The Doctor was terrible in this episode, as well- I was on the messageboards yesterday (That’s right, I messageboard about Doctor Who, you wanna make something of it?) and there were a lot of people lamenting the fact that one of the best actors we’ve ever had for the role is getting hurled this level of half-baked garbage. Not only is he patronizing Clara in this episode (“I have a duty of care”- funny, because the last time I heard that line it was in reference to a literal child, which Clara most certainly is not), he’s translating baby soliloquys, he’s grunting out terrible nicknames, and he’s generally fucking about like the most irritating of cocks. He’s been boiled down to a handful of pop-culture references, self-referential jabs to the ribs, and a swerving attitude that darts between a complete lack of care for whatever tertiary characters are about this episode and “I’M THE DOCTOR AND I DO DRAMATIC MONOLOGUES ABOUT HOW I SAVE PEOPLE IN THE MOST OVERBLOWN AND UNDERWRITTEN SCENES OF ALL TIME”.

I’ll say it again: Capaldi is not at fault here. He’s doing his best. But the Doctor is irritating and inconsistent and mean. This episode contained the “reveal” about why Capaldi chose the face he did (basically the show retconning the fact that the actor had already appeared in season four episode the Fires of Pompeii), and the revelation fell flat with an audible thud. So, he chose that face because he wants to save people? I mean, I…I know that. That isn’t a revelation. That’s what he does every single week. I’ve seen a lot of people touting this as a defining moment for this Doctor, but is it, really?

The less said about Clara, the better, in an episode where she exuded almost nuclear levels of smug. Again, Jenna Coleman is not at fault here, but Christ, considering that they re-write the character every episode to fill whatever plot-hole they’ve created for themselves, it’s no wonder that I can’t get a hold on who Clara’s character actually is.

Really getting the most out of those spacesuits, aren’t they?

Then, there was the rest of the episode to contend with: the terrible jokes, the baby giving a monologue (was I supposed to be howling with laughter through that entire speech? I assume not, but fuck me, it was HILARIOUS), the scrappy, half-baked story, the thundering lack of emotional stakes…I really didn’t think that the show would ever outdo (under-do?) last season’s Kill the Moon. But this might have done it.

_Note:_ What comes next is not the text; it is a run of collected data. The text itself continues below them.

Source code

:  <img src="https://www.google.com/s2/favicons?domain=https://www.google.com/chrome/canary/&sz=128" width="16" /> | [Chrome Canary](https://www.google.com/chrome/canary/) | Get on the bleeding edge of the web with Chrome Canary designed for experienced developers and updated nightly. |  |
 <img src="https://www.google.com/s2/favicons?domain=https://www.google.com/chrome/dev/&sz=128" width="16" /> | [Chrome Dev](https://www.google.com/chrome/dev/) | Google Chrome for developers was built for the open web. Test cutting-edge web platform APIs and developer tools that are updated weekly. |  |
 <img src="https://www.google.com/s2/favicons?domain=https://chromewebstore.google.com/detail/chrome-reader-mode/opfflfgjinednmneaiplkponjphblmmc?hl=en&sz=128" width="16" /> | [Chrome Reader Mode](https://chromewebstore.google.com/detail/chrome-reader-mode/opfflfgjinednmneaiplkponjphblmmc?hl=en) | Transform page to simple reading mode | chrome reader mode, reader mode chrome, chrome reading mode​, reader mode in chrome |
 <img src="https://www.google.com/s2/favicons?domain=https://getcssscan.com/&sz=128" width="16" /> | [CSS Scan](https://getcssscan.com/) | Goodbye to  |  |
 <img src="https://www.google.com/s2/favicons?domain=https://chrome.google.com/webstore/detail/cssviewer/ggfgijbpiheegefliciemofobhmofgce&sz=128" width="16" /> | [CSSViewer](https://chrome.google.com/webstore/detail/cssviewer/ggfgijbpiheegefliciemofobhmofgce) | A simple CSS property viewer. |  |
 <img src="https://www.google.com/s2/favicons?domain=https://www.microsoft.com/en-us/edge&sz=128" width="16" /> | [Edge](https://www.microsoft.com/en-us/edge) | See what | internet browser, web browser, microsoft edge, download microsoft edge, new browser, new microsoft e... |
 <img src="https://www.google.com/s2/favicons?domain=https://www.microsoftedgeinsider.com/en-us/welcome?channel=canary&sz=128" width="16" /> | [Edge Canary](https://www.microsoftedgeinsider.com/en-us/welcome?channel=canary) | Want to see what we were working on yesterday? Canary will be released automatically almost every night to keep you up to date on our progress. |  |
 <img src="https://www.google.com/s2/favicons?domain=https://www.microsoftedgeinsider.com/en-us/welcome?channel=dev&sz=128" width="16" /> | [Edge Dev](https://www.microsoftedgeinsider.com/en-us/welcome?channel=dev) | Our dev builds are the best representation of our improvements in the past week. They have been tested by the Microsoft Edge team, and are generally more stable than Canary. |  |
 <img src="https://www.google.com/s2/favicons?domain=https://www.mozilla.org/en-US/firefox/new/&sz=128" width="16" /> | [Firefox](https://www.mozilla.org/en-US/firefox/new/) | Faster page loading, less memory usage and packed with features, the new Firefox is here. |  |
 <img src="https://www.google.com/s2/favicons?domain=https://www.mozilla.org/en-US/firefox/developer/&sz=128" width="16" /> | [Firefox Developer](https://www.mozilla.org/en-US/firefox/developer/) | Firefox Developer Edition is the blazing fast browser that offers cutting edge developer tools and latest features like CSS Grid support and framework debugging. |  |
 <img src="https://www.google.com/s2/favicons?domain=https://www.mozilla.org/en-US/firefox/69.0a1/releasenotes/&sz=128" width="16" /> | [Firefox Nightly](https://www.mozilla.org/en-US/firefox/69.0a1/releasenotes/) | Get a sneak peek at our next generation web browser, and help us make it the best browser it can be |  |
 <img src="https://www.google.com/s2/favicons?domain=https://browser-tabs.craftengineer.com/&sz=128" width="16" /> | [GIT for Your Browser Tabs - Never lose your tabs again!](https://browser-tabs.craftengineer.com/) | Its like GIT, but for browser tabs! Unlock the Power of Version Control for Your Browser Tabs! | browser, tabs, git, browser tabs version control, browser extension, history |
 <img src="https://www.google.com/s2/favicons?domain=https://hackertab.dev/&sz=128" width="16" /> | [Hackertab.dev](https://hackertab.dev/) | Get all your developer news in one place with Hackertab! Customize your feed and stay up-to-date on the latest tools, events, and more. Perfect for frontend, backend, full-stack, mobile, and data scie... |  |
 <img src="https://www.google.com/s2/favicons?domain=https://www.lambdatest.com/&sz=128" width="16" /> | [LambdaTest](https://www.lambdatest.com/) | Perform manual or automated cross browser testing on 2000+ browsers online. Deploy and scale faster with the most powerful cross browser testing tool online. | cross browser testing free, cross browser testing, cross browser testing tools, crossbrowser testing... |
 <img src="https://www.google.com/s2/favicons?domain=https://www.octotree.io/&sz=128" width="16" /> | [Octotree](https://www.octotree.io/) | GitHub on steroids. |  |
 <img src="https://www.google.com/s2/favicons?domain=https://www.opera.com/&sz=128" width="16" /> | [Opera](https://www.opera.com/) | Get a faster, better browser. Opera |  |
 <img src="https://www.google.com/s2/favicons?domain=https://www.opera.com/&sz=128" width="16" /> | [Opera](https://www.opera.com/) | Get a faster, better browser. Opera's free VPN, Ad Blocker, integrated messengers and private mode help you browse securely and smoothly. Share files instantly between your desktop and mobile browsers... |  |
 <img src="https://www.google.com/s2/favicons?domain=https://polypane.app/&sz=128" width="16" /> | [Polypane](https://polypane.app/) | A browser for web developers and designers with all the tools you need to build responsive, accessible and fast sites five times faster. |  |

Kill the Moon was at least ostentatiously terrible, in a way that meant I could sort of see what people liked about it. But this…despite reading a bunch of adulatory reviews and scrolling through the worshipful Twitter feed, I still cannot find one thing that didn’t annoy me about this episode. I’d make a case for this being the worst episode of Moffat’s run by quite a stretch, which is a shame because Under the Lake/Before the Flood were actually pretty decent in retrospect and season nine looked to be shaping up as a stronger entry than the last year.

But this is unforgivable-it would be one thing if it were this awful in a sort of low-budget, rollicking fun way, but the thing that really put the nail in coffin of The Girl Who Died (puns are my FAVOURITE) was how fucking self-satisfied it all seemed. Smug, even. And that infuriated me the most. Well, that, and the knowledge that we’ve got a whole other episode to go yet.

And you think you can dangle Tennant and Donna in front of us and expect it not to make the episode worse by comparison? I’ll have you yet, Moffat.